Agradeço ao Regional Sul 3, aos bispos referenciais, dom Jacinto Bergmann e Dom José Mário Angonese. Também a dom Liro Vendelino Meurer, bispo da Diocese de Santo Ângelo, que acolheu a minha indicação à instituição do Ministério de Catequista, bem como a todos os/as catequistas do Regional Sul 3 que representei nesta primeira instituição no Brasil.

Quero continuar dando testemunho de serviço à Igreja e compromisso sempre mais apaixonante por Jesus Cristo e o Evangelho onde quer que eu esteja. Sei dos desafios, mas também tenho a esperança de que este novo jeito de ser Catequista que a Igreja propõe produzirá, através da Palavra de Deus, eco no coração daqueles que somos responsáveis na Educação da Fé.

Confirmar no Santuário: “Eis- me aqui, Senhor!” é profundamente evangélico. É compromisso que se firmou num momento de graça, pois durante a Assembleia dos Bispos do Brasil, de milhares de romeiros e diante de todos os catequistas, Brasil afora. Emoção, bênção e encorajamento para continuar evangelizando sem medo. Foi um momento único, emocionante, orante e comprometedor. Louvado seja Deus por tudo o que foi vivido, finaliza Marlene.

Símbolos entregues durante o ritual: A Cruz e a Bíblia

 

Para o catequista, a cruz representa não apenas um símbolo de fé, mas também um profundo compromisso com a missão de transmitir os ensinamentos de Cristo. A cruz é um lembrete constante do sacrifício supremo de Jesus e do amor redentor que ele demonstrou por toda a humanidade. Carregar a cruz significa seguir o exemplo de Cristo, dedicando-se ao serviço aos outros, à educação na fé e ao testemunho do Evangelho. Assim, a cruz na vida do catequista é um símbolo de renúncia pessoal, de entrega total a Deus e de uma jornada de fé e serviço ao próximo. Durante a celebração, Marlene recebeu a cruz, junto com os outros catequistas, das mãos de dom Leomar.

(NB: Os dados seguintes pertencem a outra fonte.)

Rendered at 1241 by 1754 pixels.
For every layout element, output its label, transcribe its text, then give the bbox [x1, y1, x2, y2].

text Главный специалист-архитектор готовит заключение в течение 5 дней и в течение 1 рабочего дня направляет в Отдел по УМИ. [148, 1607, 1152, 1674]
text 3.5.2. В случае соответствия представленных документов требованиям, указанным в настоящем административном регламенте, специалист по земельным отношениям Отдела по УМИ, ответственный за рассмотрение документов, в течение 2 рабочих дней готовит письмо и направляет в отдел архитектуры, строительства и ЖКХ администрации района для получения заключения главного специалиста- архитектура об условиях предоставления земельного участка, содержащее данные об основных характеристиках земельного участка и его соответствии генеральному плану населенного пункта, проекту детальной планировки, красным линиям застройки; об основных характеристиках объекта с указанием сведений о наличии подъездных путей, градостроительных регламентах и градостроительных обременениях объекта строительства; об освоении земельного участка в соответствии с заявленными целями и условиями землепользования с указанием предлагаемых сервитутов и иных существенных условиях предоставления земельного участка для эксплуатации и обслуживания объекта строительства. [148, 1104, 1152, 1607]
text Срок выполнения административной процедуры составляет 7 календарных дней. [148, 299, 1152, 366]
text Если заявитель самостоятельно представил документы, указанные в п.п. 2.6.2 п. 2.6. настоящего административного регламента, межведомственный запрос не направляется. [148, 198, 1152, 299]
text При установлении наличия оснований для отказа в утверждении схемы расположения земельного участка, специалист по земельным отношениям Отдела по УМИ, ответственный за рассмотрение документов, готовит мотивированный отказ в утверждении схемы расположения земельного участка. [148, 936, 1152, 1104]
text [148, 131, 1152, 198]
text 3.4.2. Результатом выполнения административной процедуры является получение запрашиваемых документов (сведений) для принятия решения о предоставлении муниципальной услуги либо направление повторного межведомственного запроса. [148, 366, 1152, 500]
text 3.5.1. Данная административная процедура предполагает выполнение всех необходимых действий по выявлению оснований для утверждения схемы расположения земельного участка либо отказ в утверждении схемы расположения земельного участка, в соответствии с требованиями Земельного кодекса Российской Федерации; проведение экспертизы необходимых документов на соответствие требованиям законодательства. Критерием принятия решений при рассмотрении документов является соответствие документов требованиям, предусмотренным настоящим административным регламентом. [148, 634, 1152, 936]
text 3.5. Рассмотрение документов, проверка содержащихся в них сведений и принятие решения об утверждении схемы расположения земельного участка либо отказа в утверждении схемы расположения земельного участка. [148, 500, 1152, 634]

A Bíblia é mais do que um livro sagrado; é uma fonte inesgotável de sabedoria, inspiração e orientação. Ela não apenas instrui sobre a fé e os ensinamentos cristãos, mas também nutre e fortalece a sua própria jornada espiritual. A Bíblia é o mapa que guia o catequista em sua missão de transmitir os ensinamentos de Cristo aos outros, servindo como um manual vivo de amor, compaixão e justiça. Ao mergulhar nas palavras sagradas, o catequista encontra respostas para as perguntas mais profundas da vida e descobre uma fonte de esperança e consolo em tempos de desafio. Assim, a Bíblia se torna não apenas um livro, mas uma companheira essencial em sua caminhada de fé e serviço. No fim da missa, dom Liro Meurer, bispo diocesano de Santo Ângelo, entregou à Marlene a Bíblia.